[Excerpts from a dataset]
'''

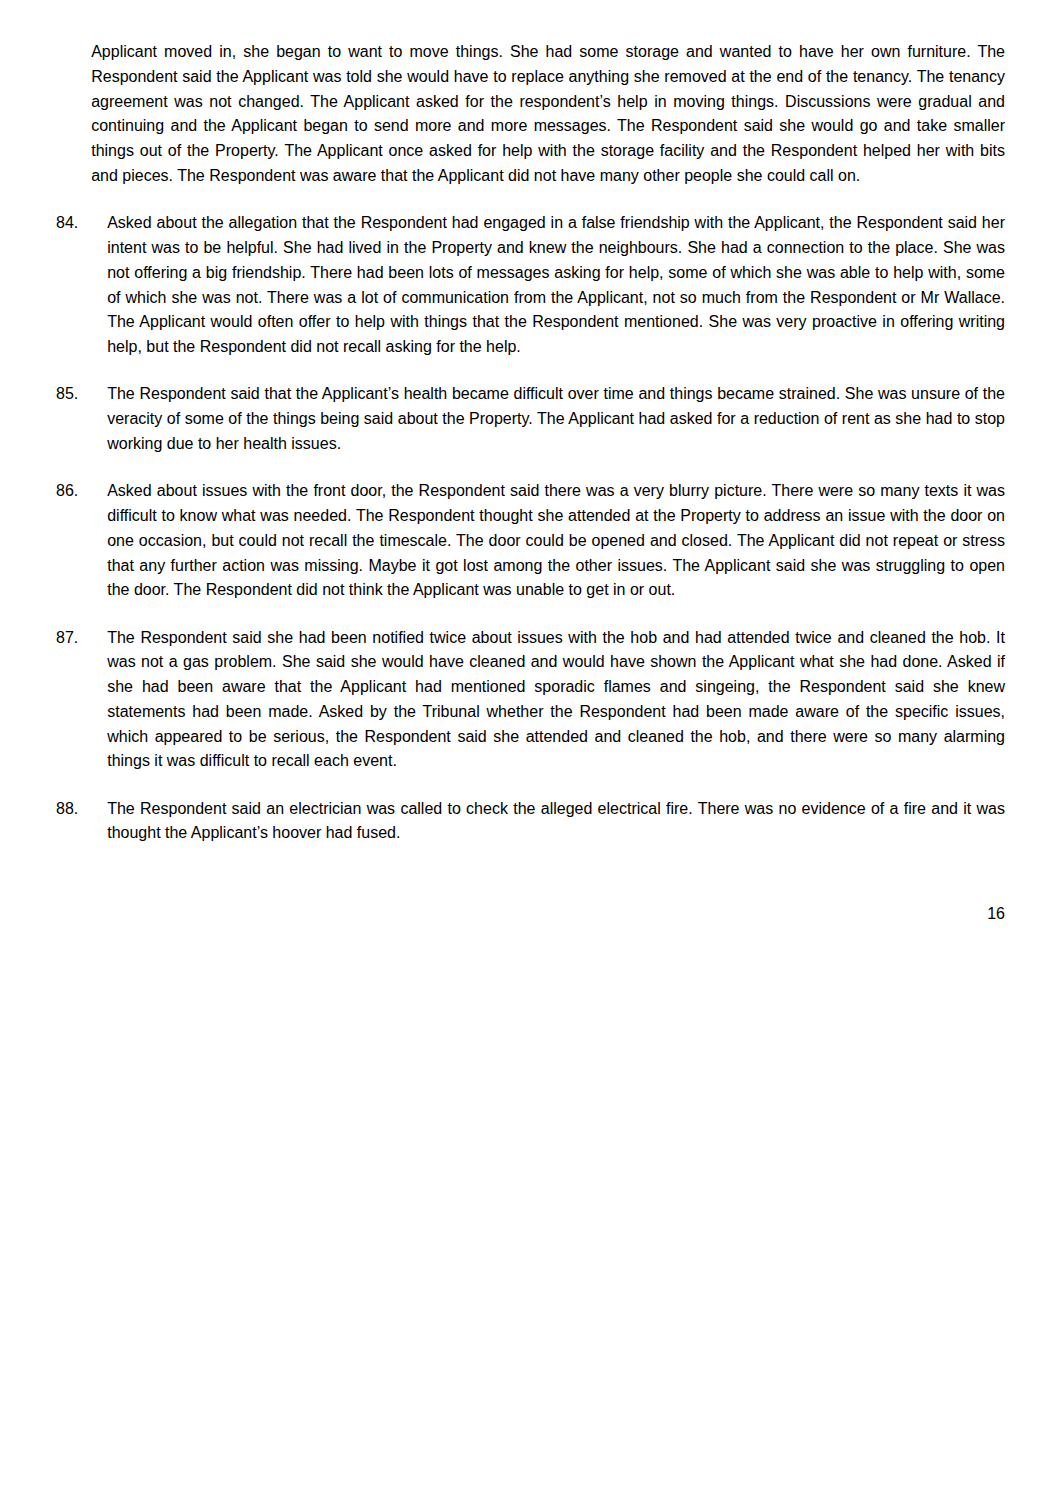Applicant moved in, she began to want to move things. She had some storage and wanted to have her own furniture. The Respondent said the Applicant was told she would have to replace anything she removed at the end of the tenancy. The tenancy agreement was not changed. The Applicant asked for the respondent’s help in moving things. Discussions were gradual and continuing and the Applicant began to send more and more messages. The Respondent said she would go and take smaller things out of the Property. The Applicant once asked for help with the storage facility and the Respondent helped her with bits and pieces. The Respondent was aware that the Applicant did not have many other people she could call on.
Asked about the allegation that the Respondent had engaged in a false friendship with the Applicant, the Respondent said her intent was to be helpful. She had lived in the Property and knew the neighbours. She had a connection to the place. She was not offering a big friendship. There had been lots of messages asking for help, some of which she was able to help with, some of which she was not. There was a lot of communication from the Applicant, not so much from the Respondent or Mr Wallace. The Applicant would often offer to help with things that the Respondent mentioned. She was very proactive in offering writing help, but the Respondent did not recall asking for the help.
The Respondent said that the Applicant’s health became difficult over time and things became strained. She was unsure of the veracity of some of the things being said about the Property. The Applicant had asked for a reduction of rent as she had to stop working due to her health issues.
Asked about issues with the front door, the Respondent said there was a very blurry picture. There were so many texts it was difficult to know what was needed. The Respondent thought she attended at the Property to address an issue with the door on one occasion, but could not recall the timescale. The door could be opened and closed. The Applicant did not repeat or stress that any further action was missing. Maybe it got lost among the other issues. The Applicant said she was struggling to open the door. The Respondent did not think the Applicant was unable to get in or out.
The Respondent said she had been notified twice about issues with the hob and had attended twice and cleaned the hob. It was not a gas problem. She said she would have cleaned and would have shown the Applicant what she had done. Asked if she had been aware that the Applicant had mentioned sporadic flames and singeing, the Respondent said she knew statements had been made. Asked by the Tribunal whether the Respondent had been made aware of the specific issues, which appeared to be serious, the Respondent said she attended and cleaned the hob, and there were so many alarming things it was difficult to recall each event.
The Respondent said an electrician was called to check the alleged electrical fire. There was no evidence of a fire and it was thought the Applicant’s hoover had fused.
16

'''

▸ Exercise aim
Return every line above word for word, minus images.

▸ Answer to this exercise
Applicant moved in, she began to want to move things. She had some storage and wanted to have her own furniture. The Respondent said the Applicant was told she would have to replace anything she removed at the end of the tenancy. The tenancy agreement was not changed. The Applicant asked for the respondent’s help in moving things. Discussions were gradual and continuing and the Applicant began to send more and more messages. The Respondent said she would go and take smaller things out of the Property. The Applicant once asked for help with the storage facility and the Respondent helped her with bits and pieces. The Respondent was aware that the Applicant did not have many other people she could call on.
Asked about the allegation that the Respondent had engaged in a false friendship with the Applicant, the Respondent said her intent was to be helpful. She had lived in the Property and knew the neighbours. She had a connection to the place. She was not offering a big friendship. There had been lots of messages asking for help, some of which she was able to help with, some of which she was not. There was a lot of communication from the Applicant, not so much from the Respondent or Mr Wallace. The Applicant would often offer to help with things that the Respondent mentioned. She was very proactive in offering writing help, but the Respondent did not recall asking for the help.
The Respondent said that the Applicant’s health became difficult over time and things became strained. She was unsure of the veracity of some of the things being said about the Property. The Applicant had asked for a reduction of rent as she had to stop working due to her health issues.
Asked about issues with the front door, the Respondent said there was a very blurry picture. There were so many texts it was difficult to know what was needed. The Respondent thought she attended at the Property to address an issue with the door on one occasion, but could not recall the timescale. The door could be opened and closed. The Applicant did not repeat or stress that any further action was missing. Maybe it got lost among the other issues. The Applicant said she was struggling to open the door. The Respondent did not think the Applicant was unable to get in or out.
The Respondent said she had been notified twice about issues with the hob and had attended twice and cleaned the hob. It was not a gas problem. She said she would have cleaned and would have shown the Applicant what she had done. Asked if she had been aware that the Applicant had mentioned sporadic flames and singeing, the Respondent said she knew statements had been made. Asked by the Tribunal whether the Respondent had been made aware of the specific issues, which appeared to be serious, the Respondent said she attended and cleaned the hob, and there were so many alarming things it was difficult to recall each event.
The Respondent said an electrician was called to check the alleged electrical fire. There was no evidence of a fire and it was thought the Applicant’s hoover had fused.
16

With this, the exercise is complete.